WHAT NEEDS TO BE DONE: The lines from the beginning of the records below through the one holding "Document page, 1241x1754 pixels." are to be copied exactly; leave the pictures out.

***** DATA SUPPLIED *****

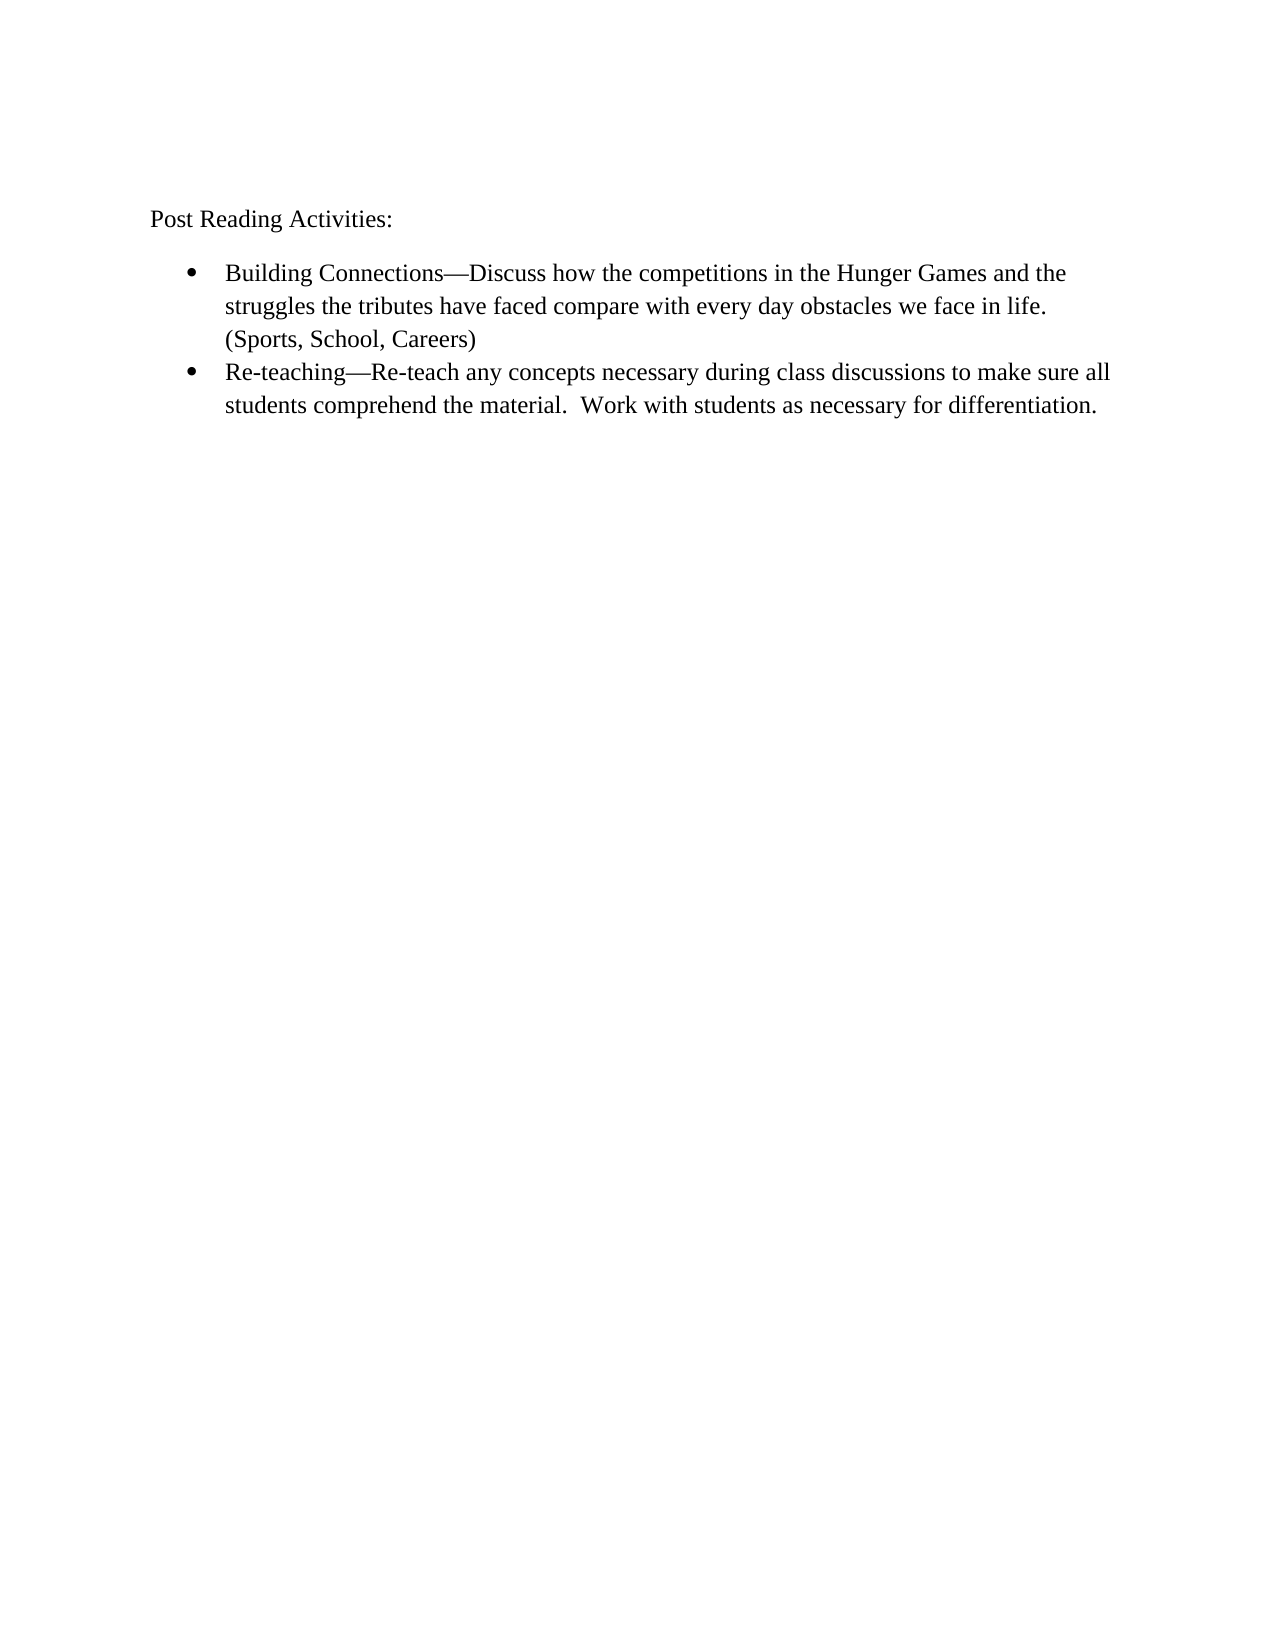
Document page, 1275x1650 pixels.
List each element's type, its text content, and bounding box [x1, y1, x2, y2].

text Post Reading Activities: [150, 204, 1125, 233]
list Re-teaching—Re-teach any concepts necessary during class discussions to make sure all students comprehend the material. Work with students as necessary for differentiation. [187, 357, 1125, 418]
list Building Connections—Discuss how the competitions in the Hunger Games and the struggles the tributes have faced compare with every day obstacles we face in life. (Sports, School, Careers) [187, 258, 1125, 352]
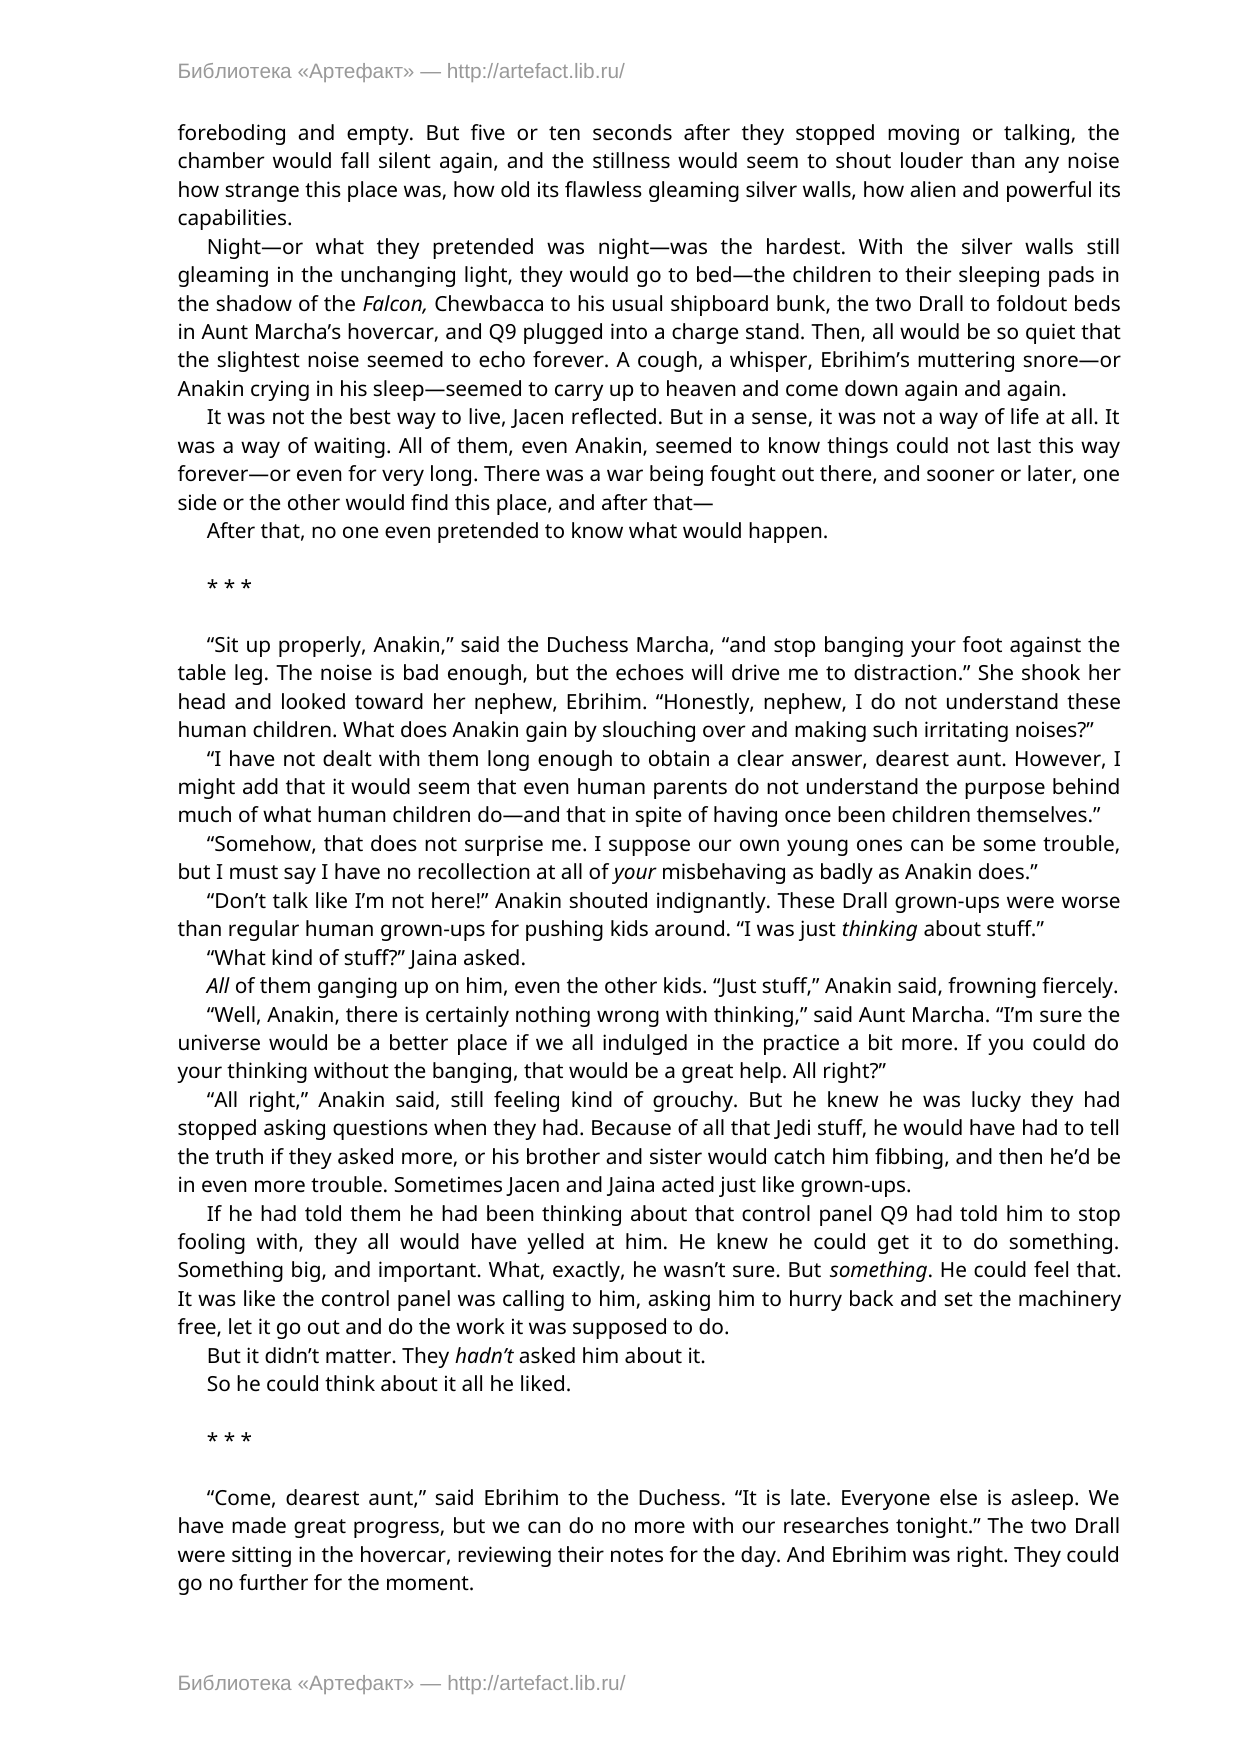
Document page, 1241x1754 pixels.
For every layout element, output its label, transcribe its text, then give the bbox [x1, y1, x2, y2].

text Night—or what they pretended was night—was the hardest. With the silver walls still gleaming in the unchanging light, they would go to bed—the children to their sleeping pads in the shadow of the Falcon, Chewbacca to his usual shipboard bunk, the two Drall to foldout beds in Aunt Marcha’s hovercar, and Q9 plugged into a charge stand. Then, all would be so quiet that the slightest noise seemed to echo forever. A cough, a whisper, Ebrihim’s muttering snore—or Anakin crying in his sleep—seemed to carry up to heaven and come down again and again. [177, 232, 1122, 402]
text “Don’t talk like I’m not here!” Anakin shouted indignantly. These Drall grown-ups were worse than regular human grown-ups for pushing kids around. “I was just thinking about stuff.” [177, 886, 1122, 943]
text After that, no one even pretended to know what would happen. [177, 516, 1122, 545]
text “I have not dealt with them long enough to obtain a clear answer, dearest aunt. However, I might add that it would seem that even human parents do not understand the purpose behind much of what human children do—and that in spite of having once been children themselves.” [177, 744, 1122, 829]
text “All right,” Anakin said, still feeling kind of grouchy. But he knew he was lucky they had stopped asking questions when they had. Because of all that Jedi stuff, he would have had to tell the truth if they asked more, or his brother and sister would catch him fibbing, and then he’d be in even more trouble. Sometimes Jacen and Jaina acted just like grown-ups. [177, 1085, 1122, 1199]
text * * * [177, 573, 1122, 602]
text “What kind of stuff?” Jaina asked. [177, 943, 1122, 971]
text “Come, dearest aunt,” said Ebrihim to the Duchess. “It is late. Everyone else is asleep. We have made great progress, but we can do no more with our researches tonight.” The two Drall were sitting in the hovercar, reviewing their notes for the day. And Ebrihim was right. They could go no further for the moment. [177, 1483, 1122, 1597]
text “Well, Anakin, there is certainly nothing wrong with thinking,” said Aunt Marcha. “I’m sure the universe would be a better place if we all indulged in the practice a bit more. If you could do your thinking without the banging, that would be a great help. All right?” [177, 1000, 1122, 1085]
text But it didn’t matter. They hadn’t asked him about it. [177, 1341, 1122, 1369]
text It was not the best way to live, Jacen reflected. But in a sense, it was not a way of life at all. It was a way of waiting. All of them, even Anakin, seemed to know things could not last this way forever—or even for very long. There was a war being fought out there, and sooner or later, one side or the other would find this place, and after that— [177, 402, 1122, 516]
text * * * [177, 1426, 1122, 1455]
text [177, 118, 1122, 232]
text If he had told them he had been thinking about that control panel Q9 had told him to stop fooling with, they all would have yelled at him. He knew he could get it to do something. Something big, and important. What, exactly, he wasn’t sure. But something. He could feel that. It was like the control panel was calling to him, asking him to hurry back and set the machinery free, let it go out and do the work it was supposed to do. [177, 1199, 1122, 1341]
text All of them ganging up on him, even the other kids. “Just stuff,” Anakin said, frowning fiercely. [177, 971, 1122, 1000]
text “Somehow, that does not surprise me. I suppose our own young ones can be some trouble, but I must say I have no recollection at all of your misbehaving as badly as Anakin does.” [177, 829, 1122, 886]
text “Sit up properly, Anakin,” said the Duchess Marcha, “and stop banging your foot against the table leg. The noise is bad enough, but the echoes will drive me to distraction.” She shook her head and looked toward her nephew, Ebrihim. “Honestly, nephew, I do not understand these human children. What does Anakin gain by slouching over and making such irritating noises?” [177, 630, 1122, 744]
text So he could think about it all he liked. [177, 1369, 1122, 1398]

*****

ANSWER BOX:
Document page, 1275x1650 pixels.
List each element's type, its text content, and bounding box [x1, y1, x2, y2].

text Post Reading Activities: [150, 204, 1125, 233]
list Re-teaching—Re-teach any concepts necessary during class discussions to make sure all students comprehend the material. Work with students as necessary for differentiation. [187, 357, 1125, 418]
list Building Connections—Discuss how the competitions in the Hunger Games and the struggles the tributes have faced compare with every day obstacles we face in life. (Sports, School, Careers) [187, 258, 1125, 352]
Document page, 1241x1754 pixels.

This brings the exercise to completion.